Copy each of the entries below verbatim, line by line, with no alterations.

#####

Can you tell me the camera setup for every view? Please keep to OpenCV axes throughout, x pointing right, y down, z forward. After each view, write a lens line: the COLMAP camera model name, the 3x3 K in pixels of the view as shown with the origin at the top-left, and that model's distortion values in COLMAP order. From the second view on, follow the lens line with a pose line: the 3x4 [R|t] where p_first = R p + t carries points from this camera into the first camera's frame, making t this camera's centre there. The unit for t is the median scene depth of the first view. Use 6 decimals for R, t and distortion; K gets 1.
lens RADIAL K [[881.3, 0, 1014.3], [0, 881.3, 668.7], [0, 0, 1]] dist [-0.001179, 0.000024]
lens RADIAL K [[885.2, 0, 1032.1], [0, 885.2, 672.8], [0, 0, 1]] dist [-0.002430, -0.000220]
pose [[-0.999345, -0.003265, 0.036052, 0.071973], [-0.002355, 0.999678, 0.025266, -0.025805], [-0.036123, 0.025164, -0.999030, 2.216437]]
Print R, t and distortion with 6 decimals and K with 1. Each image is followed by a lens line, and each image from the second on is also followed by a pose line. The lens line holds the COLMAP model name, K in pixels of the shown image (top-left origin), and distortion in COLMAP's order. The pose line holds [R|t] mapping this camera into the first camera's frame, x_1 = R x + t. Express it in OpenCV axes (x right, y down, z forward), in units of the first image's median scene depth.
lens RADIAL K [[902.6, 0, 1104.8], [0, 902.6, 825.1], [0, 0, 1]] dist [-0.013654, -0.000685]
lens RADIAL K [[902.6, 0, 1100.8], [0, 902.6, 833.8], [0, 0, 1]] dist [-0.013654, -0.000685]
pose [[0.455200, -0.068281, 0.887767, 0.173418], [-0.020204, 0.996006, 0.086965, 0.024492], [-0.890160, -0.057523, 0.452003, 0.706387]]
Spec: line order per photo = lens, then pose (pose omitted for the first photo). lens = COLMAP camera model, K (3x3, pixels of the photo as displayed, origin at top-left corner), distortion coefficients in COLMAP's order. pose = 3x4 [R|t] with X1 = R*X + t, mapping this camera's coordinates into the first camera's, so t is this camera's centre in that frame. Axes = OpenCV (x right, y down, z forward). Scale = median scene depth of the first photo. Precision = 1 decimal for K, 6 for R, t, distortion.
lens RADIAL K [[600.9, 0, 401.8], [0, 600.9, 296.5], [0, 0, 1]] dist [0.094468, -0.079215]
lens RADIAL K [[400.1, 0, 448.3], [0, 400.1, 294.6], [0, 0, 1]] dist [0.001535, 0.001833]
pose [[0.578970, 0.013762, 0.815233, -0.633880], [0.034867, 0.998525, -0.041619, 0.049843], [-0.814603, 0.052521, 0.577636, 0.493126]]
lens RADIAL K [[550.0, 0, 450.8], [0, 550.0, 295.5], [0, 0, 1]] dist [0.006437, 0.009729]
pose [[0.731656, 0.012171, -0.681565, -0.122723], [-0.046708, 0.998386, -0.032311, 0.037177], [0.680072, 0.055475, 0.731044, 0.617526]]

#####

__Output of the task__
Can you tell me the camera setup for every view? Please keep to OpenCV axes throughout, x pointing right, y down, z forward. After each view, write a lens line: the COLMAP camera model name, the 3x3 K in pixels of the view as shown with the origin at the top-left, and that model's distortion values in COLMAP order. From the second view on, follow the lens line with a pose line: the 3x4 [R|t] where p_first = R p + t carries points from this camera into the first camera's frame, making t this camera's centre there. The unit for t is the median scene depth of the first view. Use 6 decimals for R, t and distortion; K gets 1.
lens RADIAL K [[881.3, 0, 1014.3], [0, 881.3, 668.7], [0, 0, 1]] dist [-0.001179, 0.000024]
lens RADIAL K [[885.2, 0, 1032.1], [0, 885.2, 672.8], [0, 0, 1]] dist [-0.002430, -0.000220]
pose [[-0.999345, -0.003265, 0.036052, 0.071973], [-0.002355, 0.999678, 0.025266, -0.025805], [-0.036123, 0.025164, -0.999030, 2.216437]]
Print R, t and distortion with 6 decimals and K with 1. Each image is followed by a lens line, and each image from the second on is also followed by a pose line. The lens line holds the COLMAP model name, K in pixels of the shown image (top-left origin), and distortion in COLMAP's order. The pose line holds [R|t] mapping this camera into the first camera's frame, x_1 = R x + t. Express it in OpenCV axes (x right, y down, z forward), in units of the first image's median scene depth.
lens RADIAL K [[902.6, 0, 1104.8], [0, 902.6, 825.1], [0, 0, 1]] dist [-0.013654, -0.000685]
lens RADIAL K [[902.6, 0, 1100.8], [0, 902.6, 833.8], [0, 0, 1]] dist [-0.013654, -0.000685]
pose [[0.455200, -0.068281, 0.887767, 0.173418], [-0.020204, 0.996006, 0.086965, 0.024492], [-0.890160, -0.057523, 0.452003, 0.706387]]
Spec: line order per photo = lens, then pose (pose omitted for the first photo). lens = COLMAP camera model, K (3x3, pixels of the photo as displayed, origin at top-left corner), distortion coefficients in COLMAP's order. pose = 3x4 [R|t] with X1 = R*X + t, mapping this camera's coordinates into the first camera's, so t is this camera's centre in that frame. Axes = OpenCV (x right, y down, z forward). Scale = median scene depth of the first photo. Precision = 1 decimal for K, 6 for R, t, distortion.
lens RADIAL K [[600.9, 0, 401.8], [0, 600.9, 296.5], [0, 0, 1]] dist [0.094468, -0.079215]
lens RADIAL K [[400.1, 0, 448.3], [0, 400.1, 294.6], [0, 0, 1]] dist [0.001535, 0.001833]
pose [[0.578970, 0.013762, 0.815233, -0.633880], [0.034867, 0.998525, -0.041619, 0.049843], [-0.814603, 0.052521, 0.577636, 0.493126]]
lens RADIAL K [[550.0, 0, 450.8], [0, 550.0, 295.5], [0, 0, 1]] dist [0.006437, 0.009729]
pose [[0.731656, 0.012171, -0.681565, -0.122723], [-0.046708, 0.998386, -0.032311, 0.037177], [0.680072, 0.055475, 0.731044, 0.617526]]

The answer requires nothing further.